» **Texto em estudo**

Desde 2011, 20 atletas brasileiros pegos no antidoping com hormônios e diuréticos já recorreram ao artifício da contaminação cruzada de substâncias. Na maioria dos casos, conseguiram atenuar penas e até mesmo escapar de uma suspensão, sobretudo a partir de 2015, ano em que a Wada incluiu um artigo no código de dopagem que admite a redução de punições quando comprovada a contaminação de suplementos alimentares. Como o processo geralmente considera apenas a quantidade da substância encontrada na urina do atleta, a prova depende das circunstâncias e da interpretação de cada tribunal.

O caso mais emblemático é o de César Cielo, flagrado juntamente com outros três nadadores pelo composto diurético de furosemida, em 2011. Sob o risco de não disputar a Olimpíada de Londres, ele acabou levando apenas uma advertência da Confederação Brasileira de Desportos Aquáticos (CBDA) e do Tribunal Arbitral do Esporte (TAS) ao sugerir a contaminação cruzada em laboratório. Sua absolvição se tornou referência para outros atletas. Em 2013, Carlos Alberto, então jogador do Vasco, alegou contaminação cruzada após testar positivo para hidroclorotiazida e o hormônio carboxi-tamoxifeno. Durante o julgamento, marcado por uma defesa mais emocional do que técnica, a advogada Luciana Lopes citou o medalhista olímpicoem seu discurso. “No caso Cielo, levou-se em consideração a trajetória de campeão do atleta. Também temos um atleta campeão aqui.” Carlos Alberto foi absolvido pelo Tribunal de Justiça Desportiva do Rio de Janeiro.

Naquele ano, o meia Deco também seria pego com as mesmas substâncias, manipuladas na mesma farmácia de Carlos Alberto. Foi suspenso por um ano pelo Superior Tribunal de Justiça Desportiva (STJD), mas, meses depois, acabou absolvido pelo TAS. A eficácia da alegação de contaminação cruzada fica ainda mais clara diante de casos semelhantes com desfechos distintos. Em 2010, o goleiro Renê, do Bahia, testou positivo para furosemida. Nos tribunais, disse que havia tomado um remédio vetado pela Wada por descuido, mas pegou um ano de suspensão – ao contrário de Cielo, que, com a mesma substância, só foi advertido. “Isso é revoltante”, disse Renê após a absolvição do nadador.

» **Tarefas a realizar**
[1] Segundo o texto sobre contaminação cruzada no antidoping, em que ano a Wada incluiu no código de dopagem o artigo que admite reduzir punições?
[2] Dê sequência ao texto sobre contaminação cruzada no antidoping a partir da última frase apresentada.

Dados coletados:
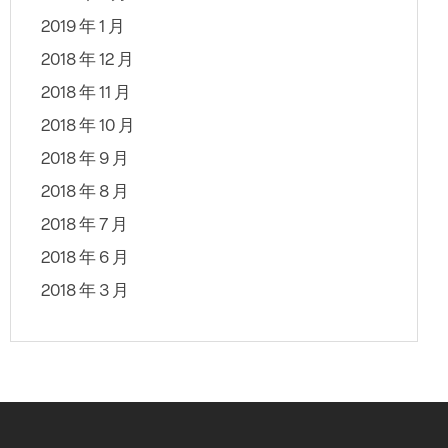
2019 年 1 月
2018 年 12 月
2018 年 11 月
2018 年 10 月
2018 年 9 月
2018 年 8 月
2018 年 7 月
2018 年 6 月
2018 年 3 月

» **Respostas numeradas**
[1] Em 2015.

[2]
Dois pesos, duas medidas

Nem sempre o entendimento do TAS, a máxima instância do esporte mundial, acompanha as decisões dos tribunais brasileiros. Em 2007, o atacante Dodô, do Botafogo, foi flagrado com a anfetamina femproporex e, com base na defesa de contaminação cruzada, viu o STJD absolvê-lo em segunda instância. No entanto, a FIFA levou o caso ao TAS, que condenou o atacante a dois anos de suspensão. Desde então, o Brasil tem sido orientado por órgãos internacionais antidopagema adotar uma postura mais rigorosa. Atualmente, a Autoridade Brasileira de Controle de Dopagem (ABCD) é a responsável pelos testes de doping do país, enquanto cabe ao Tribunal de Justiça Desportiva Antidopagem (TJDAD), criado somente em 2017, julgar os atletas denunciados.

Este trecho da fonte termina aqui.